National Youth Organizer of the People’s National Convention (PNC), Abu Ramadan has expressed shock at the decision by the Supreme Court to refuse granting the reliefs he sought regarding his review application.
He believes the final verdict would have favoured him if the nine-panel judges had studied the application thoroughly.
According him, he was stunned to hear the nine judges rule that he had no capacity to file a review because he was not a party to the original case.
“Honestly when they (Judges) read the ruling, some of us thought the judges should have gone through the application thoroughly before pronouncing their final verdict. If they have done that, they would have changed their minds,” he noted.
The Supreme Court threw out a review application by the PNC’s National Youth Organiser on Wednesday. By a 9-0 decision, the judges ruled that Abu Ramadan had no capacity to file a review because he was not a party to the original case.
The PNC youth leader had prayed the court in search of a review of a ruling which was handed in favour of PNC General Secretary Bernard Mornah months ago.
Mr. Mornah had earlier craved the Supreme Court to quash CI 74 (71) which made it impossible for a review of an election petition at the Supreme Court.
The same law also allowed judges hearing an Election Petition case to sit on holidays, a situation Bernard Mornah described as illegal. The court upheld the case of Mr. Mornah and ruled in his favor.
Speaking on PEACE FM’s ‘Kokrokoo’ Morning Show, Abu Ramadan stated that his outfit might seek a review of the ruling sooner or later.

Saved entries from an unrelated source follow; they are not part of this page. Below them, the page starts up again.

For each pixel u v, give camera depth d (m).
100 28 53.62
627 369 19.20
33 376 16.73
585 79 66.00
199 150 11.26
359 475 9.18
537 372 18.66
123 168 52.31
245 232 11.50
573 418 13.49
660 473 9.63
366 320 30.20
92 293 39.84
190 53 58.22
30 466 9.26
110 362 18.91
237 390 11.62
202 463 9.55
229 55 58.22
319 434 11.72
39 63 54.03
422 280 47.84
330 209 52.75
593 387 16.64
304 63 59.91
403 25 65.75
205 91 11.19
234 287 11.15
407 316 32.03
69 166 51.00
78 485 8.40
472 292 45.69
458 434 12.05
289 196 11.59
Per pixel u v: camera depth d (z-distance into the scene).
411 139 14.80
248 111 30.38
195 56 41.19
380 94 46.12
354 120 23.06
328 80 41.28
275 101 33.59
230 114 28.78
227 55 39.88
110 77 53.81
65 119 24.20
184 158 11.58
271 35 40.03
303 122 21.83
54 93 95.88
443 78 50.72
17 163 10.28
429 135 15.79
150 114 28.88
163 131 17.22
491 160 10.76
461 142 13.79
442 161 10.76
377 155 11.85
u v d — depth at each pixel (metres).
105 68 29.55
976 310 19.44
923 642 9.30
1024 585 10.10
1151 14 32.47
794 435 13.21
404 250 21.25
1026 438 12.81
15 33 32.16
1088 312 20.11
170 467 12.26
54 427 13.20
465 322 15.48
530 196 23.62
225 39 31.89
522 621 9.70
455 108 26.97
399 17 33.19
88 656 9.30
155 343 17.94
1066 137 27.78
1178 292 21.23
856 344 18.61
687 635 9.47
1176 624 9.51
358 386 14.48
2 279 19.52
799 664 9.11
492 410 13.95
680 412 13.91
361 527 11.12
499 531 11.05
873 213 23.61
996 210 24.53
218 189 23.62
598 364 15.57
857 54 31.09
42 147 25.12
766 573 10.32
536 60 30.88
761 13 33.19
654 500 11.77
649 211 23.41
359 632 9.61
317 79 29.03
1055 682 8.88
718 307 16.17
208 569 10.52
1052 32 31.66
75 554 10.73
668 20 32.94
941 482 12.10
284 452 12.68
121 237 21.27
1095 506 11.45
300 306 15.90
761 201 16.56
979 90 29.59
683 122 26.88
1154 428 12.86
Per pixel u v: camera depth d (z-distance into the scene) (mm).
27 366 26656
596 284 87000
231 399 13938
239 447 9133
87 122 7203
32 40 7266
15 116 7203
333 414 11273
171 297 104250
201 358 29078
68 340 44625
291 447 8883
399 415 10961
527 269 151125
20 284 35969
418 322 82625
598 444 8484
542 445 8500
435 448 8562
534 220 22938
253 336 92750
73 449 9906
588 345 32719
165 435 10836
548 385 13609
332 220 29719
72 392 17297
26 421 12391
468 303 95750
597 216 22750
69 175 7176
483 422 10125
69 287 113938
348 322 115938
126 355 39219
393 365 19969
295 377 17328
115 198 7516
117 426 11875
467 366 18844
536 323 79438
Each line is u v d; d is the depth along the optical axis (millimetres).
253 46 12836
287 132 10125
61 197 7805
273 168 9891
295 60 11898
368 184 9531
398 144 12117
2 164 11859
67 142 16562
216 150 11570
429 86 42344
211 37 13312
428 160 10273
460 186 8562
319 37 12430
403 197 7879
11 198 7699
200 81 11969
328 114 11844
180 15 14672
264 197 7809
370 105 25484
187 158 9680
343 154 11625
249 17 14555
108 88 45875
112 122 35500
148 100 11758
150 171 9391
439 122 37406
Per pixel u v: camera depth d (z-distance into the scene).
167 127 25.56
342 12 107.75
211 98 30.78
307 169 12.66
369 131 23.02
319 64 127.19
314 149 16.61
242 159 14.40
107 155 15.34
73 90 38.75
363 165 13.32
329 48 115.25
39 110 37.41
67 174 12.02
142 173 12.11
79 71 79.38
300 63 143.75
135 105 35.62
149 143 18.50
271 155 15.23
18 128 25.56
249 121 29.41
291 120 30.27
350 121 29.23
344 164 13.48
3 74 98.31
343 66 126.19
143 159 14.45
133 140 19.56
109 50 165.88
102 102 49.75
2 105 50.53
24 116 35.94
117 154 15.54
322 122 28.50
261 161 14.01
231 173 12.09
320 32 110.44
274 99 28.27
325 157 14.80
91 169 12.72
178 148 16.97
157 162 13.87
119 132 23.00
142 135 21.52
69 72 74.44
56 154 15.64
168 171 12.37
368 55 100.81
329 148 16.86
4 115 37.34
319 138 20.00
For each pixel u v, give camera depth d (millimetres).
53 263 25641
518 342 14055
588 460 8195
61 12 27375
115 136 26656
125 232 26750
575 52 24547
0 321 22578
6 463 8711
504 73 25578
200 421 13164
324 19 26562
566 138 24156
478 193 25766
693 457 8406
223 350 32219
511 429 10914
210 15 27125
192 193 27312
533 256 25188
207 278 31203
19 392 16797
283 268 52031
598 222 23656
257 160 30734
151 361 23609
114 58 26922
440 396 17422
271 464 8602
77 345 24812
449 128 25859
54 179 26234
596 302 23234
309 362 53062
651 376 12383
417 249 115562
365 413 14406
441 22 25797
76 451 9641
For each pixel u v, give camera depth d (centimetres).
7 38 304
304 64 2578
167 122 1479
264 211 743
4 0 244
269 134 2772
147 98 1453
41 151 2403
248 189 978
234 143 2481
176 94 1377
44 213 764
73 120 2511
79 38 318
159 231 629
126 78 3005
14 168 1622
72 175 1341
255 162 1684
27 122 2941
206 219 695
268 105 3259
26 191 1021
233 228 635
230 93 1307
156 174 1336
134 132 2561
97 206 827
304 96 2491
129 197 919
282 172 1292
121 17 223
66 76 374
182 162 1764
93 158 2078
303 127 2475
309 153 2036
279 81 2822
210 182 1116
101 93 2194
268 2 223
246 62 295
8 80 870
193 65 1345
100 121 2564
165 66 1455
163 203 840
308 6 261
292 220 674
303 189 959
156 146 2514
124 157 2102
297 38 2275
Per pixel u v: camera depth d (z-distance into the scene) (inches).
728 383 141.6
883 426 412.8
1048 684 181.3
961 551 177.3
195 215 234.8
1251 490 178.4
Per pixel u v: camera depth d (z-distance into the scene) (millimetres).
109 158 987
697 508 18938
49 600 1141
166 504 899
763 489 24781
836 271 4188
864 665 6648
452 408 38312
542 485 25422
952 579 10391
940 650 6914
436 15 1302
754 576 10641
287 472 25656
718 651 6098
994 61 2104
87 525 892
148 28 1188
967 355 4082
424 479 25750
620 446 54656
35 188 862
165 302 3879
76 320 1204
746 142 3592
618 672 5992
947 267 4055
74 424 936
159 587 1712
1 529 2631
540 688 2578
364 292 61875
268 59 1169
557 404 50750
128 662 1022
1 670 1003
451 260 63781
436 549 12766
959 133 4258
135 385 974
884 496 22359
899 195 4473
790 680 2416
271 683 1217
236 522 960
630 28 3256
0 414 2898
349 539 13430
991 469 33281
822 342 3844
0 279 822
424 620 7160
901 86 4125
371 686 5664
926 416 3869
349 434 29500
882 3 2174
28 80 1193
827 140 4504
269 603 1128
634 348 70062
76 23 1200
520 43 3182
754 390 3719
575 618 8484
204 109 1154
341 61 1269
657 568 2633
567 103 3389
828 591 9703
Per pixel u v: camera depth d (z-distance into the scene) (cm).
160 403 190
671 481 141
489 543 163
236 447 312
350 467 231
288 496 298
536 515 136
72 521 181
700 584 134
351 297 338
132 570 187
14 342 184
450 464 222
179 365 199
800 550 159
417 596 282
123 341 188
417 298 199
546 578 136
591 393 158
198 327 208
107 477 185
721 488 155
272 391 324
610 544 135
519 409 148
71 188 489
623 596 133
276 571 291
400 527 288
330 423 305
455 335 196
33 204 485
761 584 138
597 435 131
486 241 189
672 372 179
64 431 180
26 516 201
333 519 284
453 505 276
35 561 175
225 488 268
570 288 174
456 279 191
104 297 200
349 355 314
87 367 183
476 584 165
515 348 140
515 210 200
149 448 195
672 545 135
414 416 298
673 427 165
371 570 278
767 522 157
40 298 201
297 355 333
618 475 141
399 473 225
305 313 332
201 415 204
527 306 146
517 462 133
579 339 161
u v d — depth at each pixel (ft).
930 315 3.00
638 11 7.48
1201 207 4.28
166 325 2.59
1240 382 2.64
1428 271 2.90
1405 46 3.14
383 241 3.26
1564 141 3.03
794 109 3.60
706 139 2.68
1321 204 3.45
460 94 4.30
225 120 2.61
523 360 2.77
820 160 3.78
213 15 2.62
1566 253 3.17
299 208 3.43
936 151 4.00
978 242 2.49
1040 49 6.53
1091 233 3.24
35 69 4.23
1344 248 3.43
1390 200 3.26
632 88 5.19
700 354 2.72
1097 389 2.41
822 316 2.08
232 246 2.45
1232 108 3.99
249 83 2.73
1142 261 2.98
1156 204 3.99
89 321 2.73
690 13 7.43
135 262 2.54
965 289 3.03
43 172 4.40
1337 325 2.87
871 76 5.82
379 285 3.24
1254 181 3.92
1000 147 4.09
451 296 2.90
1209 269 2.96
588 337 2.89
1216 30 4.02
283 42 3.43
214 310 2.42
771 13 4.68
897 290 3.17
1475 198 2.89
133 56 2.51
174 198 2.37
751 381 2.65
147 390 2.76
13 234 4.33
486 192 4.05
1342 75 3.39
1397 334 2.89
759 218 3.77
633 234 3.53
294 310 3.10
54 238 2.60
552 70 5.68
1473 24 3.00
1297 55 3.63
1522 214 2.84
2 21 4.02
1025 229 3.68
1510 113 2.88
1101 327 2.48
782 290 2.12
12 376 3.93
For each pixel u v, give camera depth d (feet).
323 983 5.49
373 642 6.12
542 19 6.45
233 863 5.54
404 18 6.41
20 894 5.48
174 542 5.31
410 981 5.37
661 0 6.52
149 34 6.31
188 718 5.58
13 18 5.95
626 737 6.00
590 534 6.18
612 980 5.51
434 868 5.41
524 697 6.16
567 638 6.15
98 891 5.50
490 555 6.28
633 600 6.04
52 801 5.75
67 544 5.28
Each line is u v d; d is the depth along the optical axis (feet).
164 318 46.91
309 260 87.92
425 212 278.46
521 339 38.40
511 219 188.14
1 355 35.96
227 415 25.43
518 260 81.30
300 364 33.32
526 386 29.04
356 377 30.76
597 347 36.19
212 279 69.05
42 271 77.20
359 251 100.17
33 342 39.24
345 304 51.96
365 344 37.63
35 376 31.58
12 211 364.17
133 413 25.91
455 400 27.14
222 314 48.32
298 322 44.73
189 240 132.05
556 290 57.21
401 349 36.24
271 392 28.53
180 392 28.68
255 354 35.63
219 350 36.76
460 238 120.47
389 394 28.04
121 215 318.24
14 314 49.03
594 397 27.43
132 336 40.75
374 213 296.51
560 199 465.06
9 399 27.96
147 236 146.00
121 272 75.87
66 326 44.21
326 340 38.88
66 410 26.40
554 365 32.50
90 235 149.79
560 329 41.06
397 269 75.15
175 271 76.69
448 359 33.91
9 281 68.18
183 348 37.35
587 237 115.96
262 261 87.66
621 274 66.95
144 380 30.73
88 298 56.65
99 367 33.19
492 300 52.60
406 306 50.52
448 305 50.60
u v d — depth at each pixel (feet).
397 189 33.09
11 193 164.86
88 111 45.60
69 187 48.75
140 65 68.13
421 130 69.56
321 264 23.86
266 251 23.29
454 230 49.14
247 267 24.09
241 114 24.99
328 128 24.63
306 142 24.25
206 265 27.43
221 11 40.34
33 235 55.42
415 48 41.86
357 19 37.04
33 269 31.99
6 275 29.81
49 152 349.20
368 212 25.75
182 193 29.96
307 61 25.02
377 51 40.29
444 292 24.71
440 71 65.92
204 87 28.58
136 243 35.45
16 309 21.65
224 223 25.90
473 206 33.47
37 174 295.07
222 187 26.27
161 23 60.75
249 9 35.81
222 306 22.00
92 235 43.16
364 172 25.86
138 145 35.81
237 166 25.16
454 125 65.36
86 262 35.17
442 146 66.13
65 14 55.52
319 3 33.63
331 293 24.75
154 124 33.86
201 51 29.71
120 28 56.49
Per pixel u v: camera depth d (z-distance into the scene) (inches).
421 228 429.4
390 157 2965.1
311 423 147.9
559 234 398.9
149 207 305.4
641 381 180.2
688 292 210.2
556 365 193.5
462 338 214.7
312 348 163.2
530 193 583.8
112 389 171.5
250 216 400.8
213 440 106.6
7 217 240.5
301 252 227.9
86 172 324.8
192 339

“We think there is the need for the court to look at certain aspects of the law again and probably change the ruling again because the court might not have noted that areas well in the law before handing out the ruling,” he said.
“Before going to court, truly we knew yes…we were not parties to the matter but we felt that this being an Election Petition suit (and having a bearing on us all as Ghanaians), we could get the court to really see the need for us to be heard in the matter…but the judges felt the rules of court still stands…,” he added.